§ Directive 1: Summarize the passage on the creedal Jesus in two sentences.

§ Page extract:
--- START ---
So what do we mean by the creedal Jesus then? Simply this... as the Church grasped Jesus' mission and gospel it developed an ensuing theology of Jesus (mostly redemptive in orientation). As example, for some bodies of believers they didn't understand Jesus' intermix of divinity and humanity - a common problem going back to the misunderstanding of one's theology about sin and materiality (is sin corporeal, is it spiritual, is it some combination of both, and if so, to what extent?). Which then required studies in harmatology (sin), theology proper (God), anthropology (man), pneumatology (the Holy Spirit), and so forth. Each area impacting the other area (much as I am attempting here in this blog by interweaving various doctrinal positions into a holistic version of Emergent Christianity). As a result various doctrinal ideas were propagated by the church - some believed Jesus less than divine. Others that Jesus was fully divine. Some that Jesus was sinless while others thought Jesus bore sin either spiritually or because of His corporeal body.
 
Consequently, how a church fellowship understood other parts of theology, philosophy, biblical doctrine and human endeavor was how they understood the Jesus they read about in the Bible. This is known as a believer's "frame of reference." In today's terms this means that we can be products of our environment formed by experiences in our church, by our religious background, even from our geographical era and family values, creating a very personalized frame of reference. A frame of reference that makes us, us - but a frame that is not easily circumvented beyond our own opinions upon subjects. As an example, generally, for older adults growing up in the mid- to late- 1900s they will have a modern, and not a postmodern, mindset. But within those large philosophical sets are additional "-isms" and "-ologies" that have influenced one's dispositional make-up as can be seen below by this societal map:
 
 (click on map to enlarge)
--- END ---
§ Directive 2: Please print the rows of chart analysis data exactly, beginning at the line that contains "Count the number of slices in the pie." and continuing through the end of the rows, leaving the pictures out of your answer.

Chart analysis data:
--- START ---
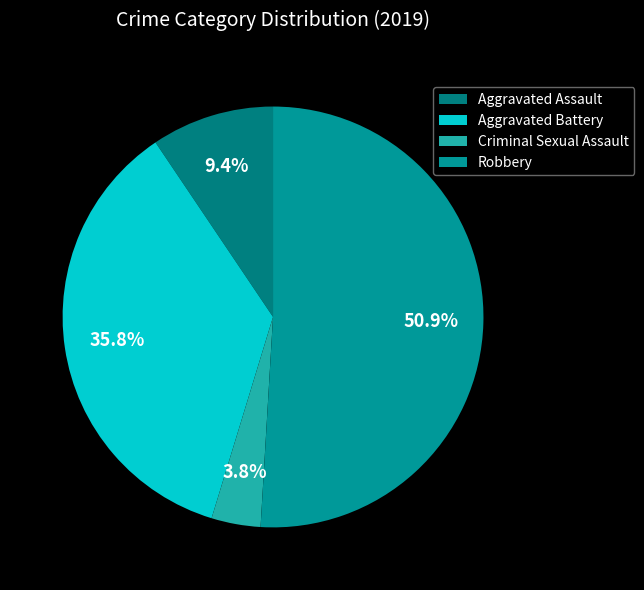

What is the largest slice in the pie chart?

Robbery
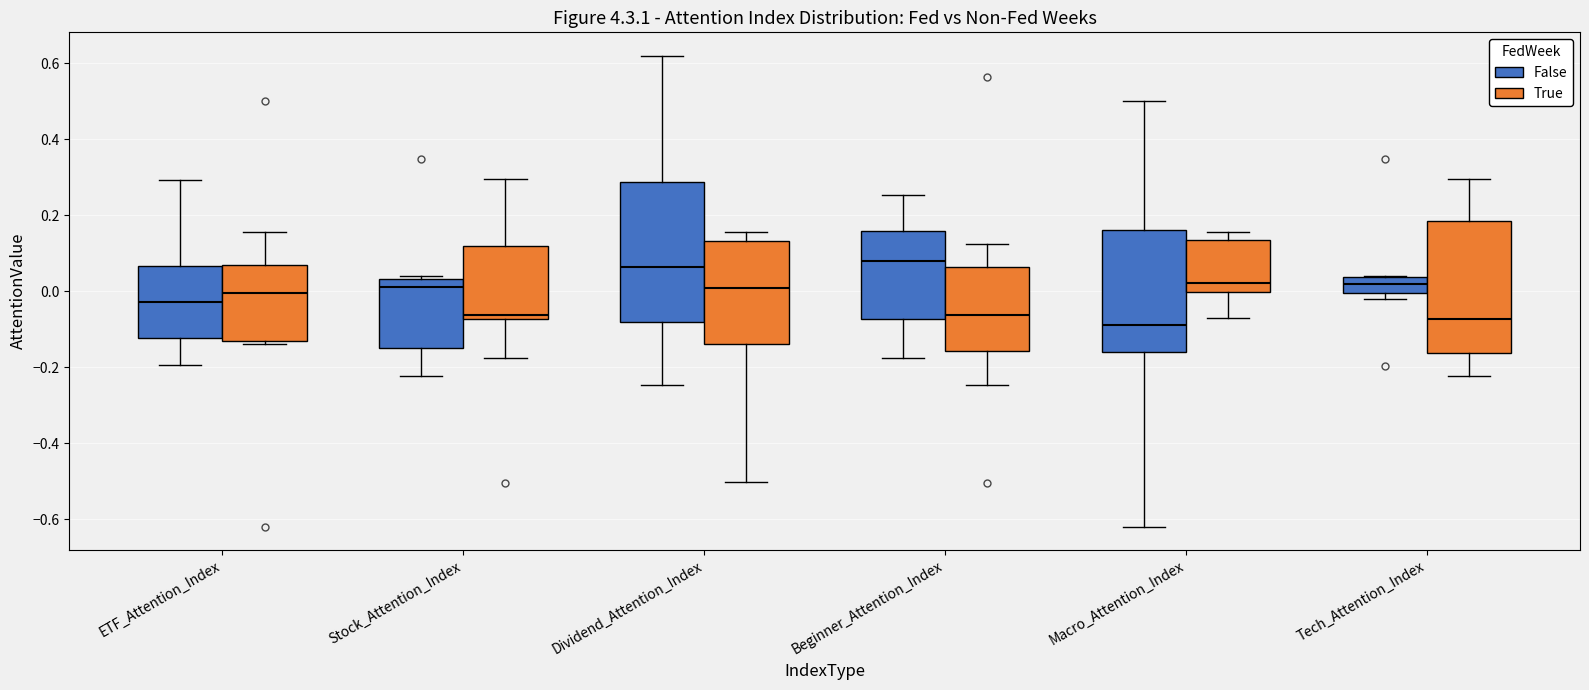

Reading left to right, read every box against the y-axis: the position of its median line, the range the box covers, and the ends of its whiskers. The values are not printed on the chart, so give them approximately, as read against the axis.

ETF_Attention_Index (False): median -0.02, box -0.12 to 0.06, whiskers -0.20 to 0.30
ETF_Attention_Index (True): median 0.00, box -0.14 to 0.06, whiskers -0.14 (just below the box's lower edge) to 0.16
Stock_Attention_Index (False): median 0.02, box -0.16 to 0.04, whiskers -0.22 to 0.04 (just above the box's upper edge)
Stock_Attention_Index (True): median -0.06, box -0.08 to 0.12, whiskers -0.18 to 0.30
Dividend_Attention_Index (False): median 0.06, box -0.08 to 0.28, whiskers -0.24 to 0.62
Dividend_Attention_Index (True): median 0.00, box -0.14 to 0.14, whiskers -0.50 to 0.16
Beginner_Attention_Index (False): median 0.08, box -0.08 to 0.16, whiskers -0.18 to 0.26
Beginner_Attention_Index (True): median -0.06, box -0.16 to 0.06, whiskers -0.24 to 0.12
Macro_Attention_Index (False): median -0.08, box -0.16 to 0.16, whiskers -0.62 to 0.50
Macro_Attention_Index (True): median 0.02, box 0.00 to 0.14, whiskers -0.06 to 0.16
Tech_Attention_Index (False): median 0.02, box 0.00 to 0.04, whiskers -0.02 to 0.04
Tech_Attention_Index (True): median -0.08, box -0.16 to 0.18, whiskers -0.22 to 0.30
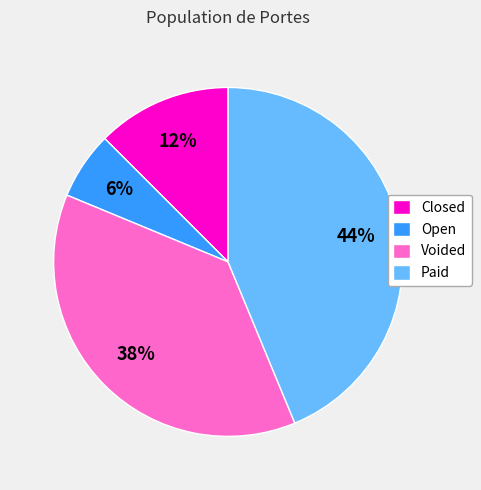

Count the number of slices in the pie.

4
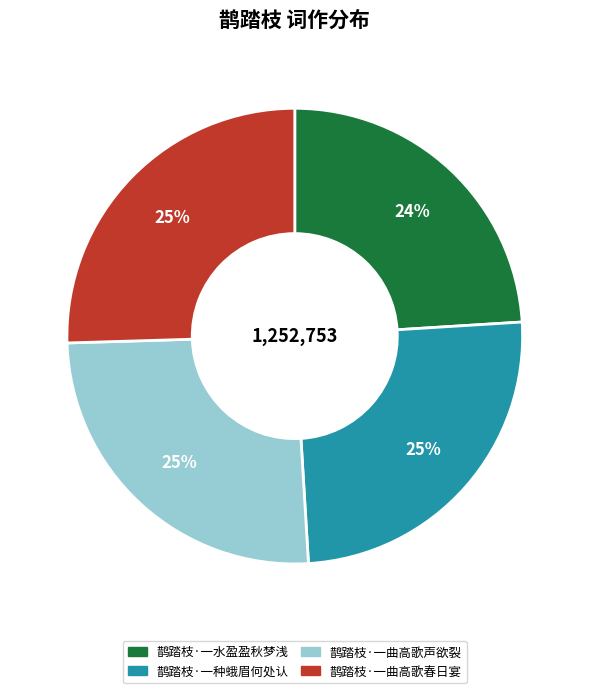

Which slice is the smallest?

鹊踏枝·一水盈盈秋梦浅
--- END ---
§ Response 1: As the Church grasped Jesus' mission and gospel, it developed a theology of Jesus, and differing views on sin and on his divinity and humanity led some to believe him less than divine, others fully divine, some sinless and others bearing sin. How a church fellowship understood other parts of theology, doctrine and human endeavor shaped how it understood Jesus, forming a believer's "frame of reference" built from church experiences, religious background, era and family values.

§ Response 2:
Count the number of slices in the pie.

4

Which slice is the smallest?

鹊踏枝·一水盈盈秋梦浅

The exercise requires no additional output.